Immobilie grunderneuern: Welche Sanierungsmaßnahmen lohnen sich?

Steigende Energiepreise, Gasnotstand, gesetzliche Vorschriften zur Modernisierung von Wohnraum – jetzt ist eine gute Zeit, um die eigene Immobilie zu sanieren. Welche Sanierungsmaßnahmen lohnen sich wirklich und welche Möglichkeiten gibt es, das traute Heim auf den neuesten Stand der Technik zu bringen?

Planung ist das A und O

Bei der Sanierung einer Immobilie kommt es auf die richtige Reihenfolge an. Beispielsweise ist es wenig sinnvoll, zunächst die Fassade zu streichen und im Anschluss die Außenwände zu dämmen. Fehler im Sanierungsablauf führen zu Verzögerungen und hohen Kosten. Der strategischen Planung kommt daher eine besondere Bedeutung zu.

Die Heizungsanlage optimieren

Viele Heizungen in den deutschen Haushalten sind bereits über 20 Jahre alt. Die Folge: Die Anlagen sind veraltet, belasten die Umwelt mit einem hohen Schadstoffausstoß und verbrauchen unnötig viel Energie.

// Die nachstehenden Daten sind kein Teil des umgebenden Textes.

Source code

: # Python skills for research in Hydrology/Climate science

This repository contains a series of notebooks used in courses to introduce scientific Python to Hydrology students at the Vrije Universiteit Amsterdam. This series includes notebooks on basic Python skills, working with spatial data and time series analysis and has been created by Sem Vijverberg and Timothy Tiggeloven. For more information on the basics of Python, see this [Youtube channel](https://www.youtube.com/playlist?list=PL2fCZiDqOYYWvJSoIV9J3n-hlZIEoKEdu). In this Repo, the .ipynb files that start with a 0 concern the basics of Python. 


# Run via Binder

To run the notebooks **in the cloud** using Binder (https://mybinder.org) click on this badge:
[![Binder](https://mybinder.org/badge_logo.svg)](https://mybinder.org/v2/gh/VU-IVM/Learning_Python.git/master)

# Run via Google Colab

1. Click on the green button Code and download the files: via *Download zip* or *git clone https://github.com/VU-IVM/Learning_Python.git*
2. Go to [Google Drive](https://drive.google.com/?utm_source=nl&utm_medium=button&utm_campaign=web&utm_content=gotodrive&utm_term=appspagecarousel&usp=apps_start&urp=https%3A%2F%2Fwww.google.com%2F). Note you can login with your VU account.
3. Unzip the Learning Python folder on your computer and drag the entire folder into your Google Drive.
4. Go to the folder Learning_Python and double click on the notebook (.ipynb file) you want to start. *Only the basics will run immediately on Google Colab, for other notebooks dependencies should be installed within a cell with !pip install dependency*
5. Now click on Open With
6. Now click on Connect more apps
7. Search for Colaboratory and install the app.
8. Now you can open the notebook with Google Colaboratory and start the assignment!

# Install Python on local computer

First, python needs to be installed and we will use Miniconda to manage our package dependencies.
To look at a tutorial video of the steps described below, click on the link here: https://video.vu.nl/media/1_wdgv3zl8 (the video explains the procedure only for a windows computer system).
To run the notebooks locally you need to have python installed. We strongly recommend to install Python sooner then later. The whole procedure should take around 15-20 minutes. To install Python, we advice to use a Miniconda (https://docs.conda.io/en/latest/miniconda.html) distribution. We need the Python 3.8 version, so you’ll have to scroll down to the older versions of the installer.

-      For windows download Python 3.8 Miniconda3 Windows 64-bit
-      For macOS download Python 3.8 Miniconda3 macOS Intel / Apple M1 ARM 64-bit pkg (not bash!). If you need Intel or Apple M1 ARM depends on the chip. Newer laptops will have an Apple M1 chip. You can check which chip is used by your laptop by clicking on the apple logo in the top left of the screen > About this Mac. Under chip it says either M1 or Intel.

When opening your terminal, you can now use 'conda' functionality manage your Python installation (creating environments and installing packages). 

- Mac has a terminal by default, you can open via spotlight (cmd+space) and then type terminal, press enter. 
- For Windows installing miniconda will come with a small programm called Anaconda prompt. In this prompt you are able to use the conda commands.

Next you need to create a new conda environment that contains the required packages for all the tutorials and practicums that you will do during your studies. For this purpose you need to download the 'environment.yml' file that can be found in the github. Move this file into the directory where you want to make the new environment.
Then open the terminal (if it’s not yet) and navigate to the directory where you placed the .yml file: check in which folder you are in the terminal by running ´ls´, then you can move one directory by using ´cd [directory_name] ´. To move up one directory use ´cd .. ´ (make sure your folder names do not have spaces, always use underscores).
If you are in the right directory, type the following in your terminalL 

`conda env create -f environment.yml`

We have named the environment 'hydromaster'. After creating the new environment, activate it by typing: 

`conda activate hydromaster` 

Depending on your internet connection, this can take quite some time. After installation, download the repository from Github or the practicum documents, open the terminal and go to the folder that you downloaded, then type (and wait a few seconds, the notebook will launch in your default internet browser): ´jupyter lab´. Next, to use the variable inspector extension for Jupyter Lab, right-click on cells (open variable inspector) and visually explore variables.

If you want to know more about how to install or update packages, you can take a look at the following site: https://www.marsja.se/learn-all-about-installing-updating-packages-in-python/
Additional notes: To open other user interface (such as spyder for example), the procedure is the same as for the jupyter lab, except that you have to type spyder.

Hinsichtlich des Heizungstausches haben Hauseigentümer eine Vielzahl an Möglichkeiten:

  • Gasheizung
  • Wärmepumpe
  • Pelletheizung
  • Heizung mit Brennwerttechnik

Besonders clever ist es, eine alte Ölheizung durch eine kleinere Heizung mit Brennwerttechnik zu ersetzen und diese mit einer Solarthermieanlage auf dem Dach zu kombinieren. Die Kreditanstalt für Wiederaufbau fördert den Umbau mit einem günstigen Kredit. Alternativ ist es möglich, die Heizung zu optimieren, ohne sie auszutauschen. Dies gelingt unter anderem durch den Einbau von regelbaren Thermostaten oder einem hydraulischen Abgleich.

Fenstertausch

Durch alte und undichte Fenster geht wertvolle Energie aus dem Wohnungsinneren nach draußen verloren. Laut zahlreichen Studien entweicht rund 30 % der Wärme über in die Jahre gekommen Fenster. Zudem verhindern moderne Fenster ein Auskühlen der Räumlichkeiten und schaffen ein angenehmes Wohnklima.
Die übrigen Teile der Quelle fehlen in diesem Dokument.